Hopefully this blog post is useful to those learning some parallelization. Check out Task View , the Documentation for the Parallel package and the Vignette for the parallel package.
If you have suggestions for improvement, links, or help on getting a progress bar with parLapply please leave a comment.
I find parallel R frustrating … It is a lot of work, and while the speed gain is visible, using RCpp and inline would definitely the fastest option.
I haven’t played with RCpp yet, it’s on my to do list but it sounded scary to me. My first experience with `parLapply` was that it wasn’t too much different than `lapply`. In my particular circumstances (I rely on openNLP’s `tagPOS` function coded with java) I don’t think I could have used RCpp or the speed gain would have been minimal. That being said I’ve heard great things about RCpp and for many jobs this may be the way to go. You’ve inspired me to learn a bit more about RCpp.
“Suggestion if you type detectCores() and see 1 you can’t run code in parallel, at least not by running it on different cores of your machine.”
Hmmm, this doesn’t work on my windows7 running Revolution R Community version 6.0 (64-bit). Instead try:
Sys.getenv(‘NUMBER_OF_PROCESSORS’)
Courtesy of Gavin Simpson on SO
http://stackoverflow.com/questions/6389334/detect-the-number-of-cores-on-windows
@JNFoo, Thanks for your feedback. This was a mistake on my part. While the parallel package is part of a base install you have to explicitly load it first with `library(parallel)`. I corrected this in the code above as well.
Have you seen any issues with the tagging functions when running on very long string vectors?
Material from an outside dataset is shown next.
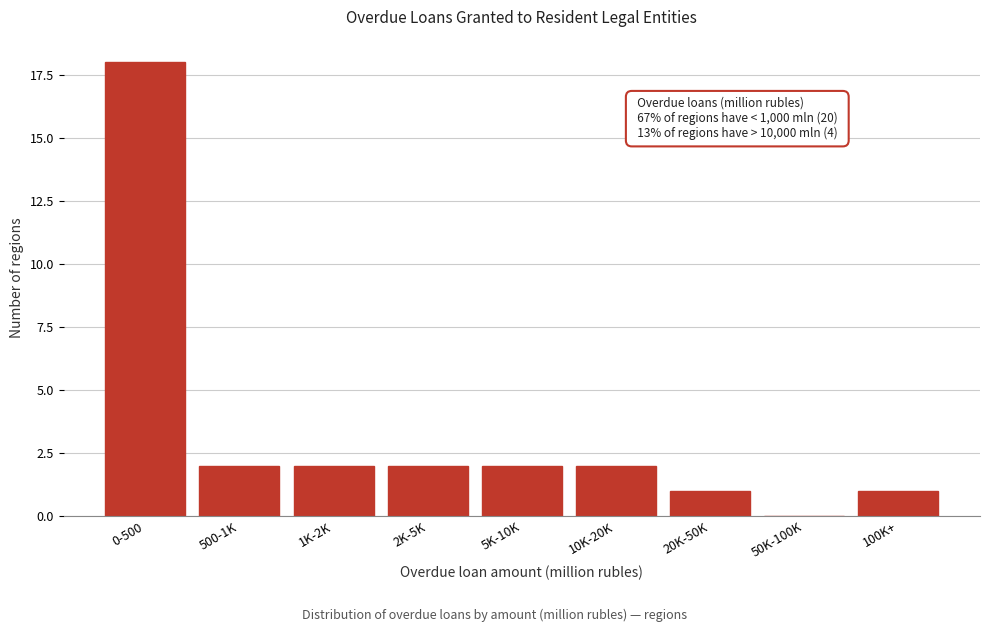

Reading left to right, extract all data points from this chart.

0-500=18	500-1K=2	1K-2K=2	2K-5K=2	5K-10K=2	10K-20K=2	20K-50K=1	50K-100K=0	100K+=1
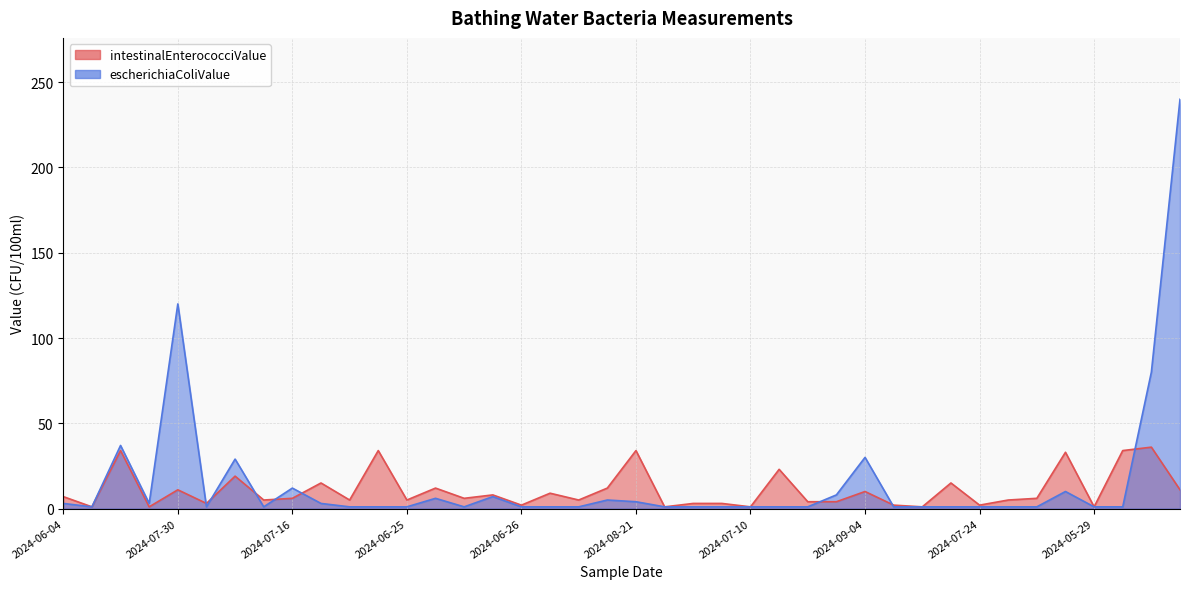

Rank the series at 2024-08-13 from highest to lowest value.

intestinalEnterococciValue, escherichiaColiValue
I was parallelizing the tagging of a 7000-sentence vector in almost exactly the way you describe. But midway through openNLP crashed with a “too many connections” error. It appears that somewhere gzcon() was leaving file connections open. Didn’t know if you’d seen this or not.
Mark did you use garbage collection every so many uses? Not sure why but gc() like every 10 sentences helps this. I think it may have something to do with Java.
Hallo,
i have a question, i’m interresting in intigrate a progressbar in parLapply, is it possible that you can discribe me how to do that?
Thanks for the post.
As far as I know this is not possible.
Thanks for the note on `envir` in `clusterExport()`, and thanks for linking back here from SO.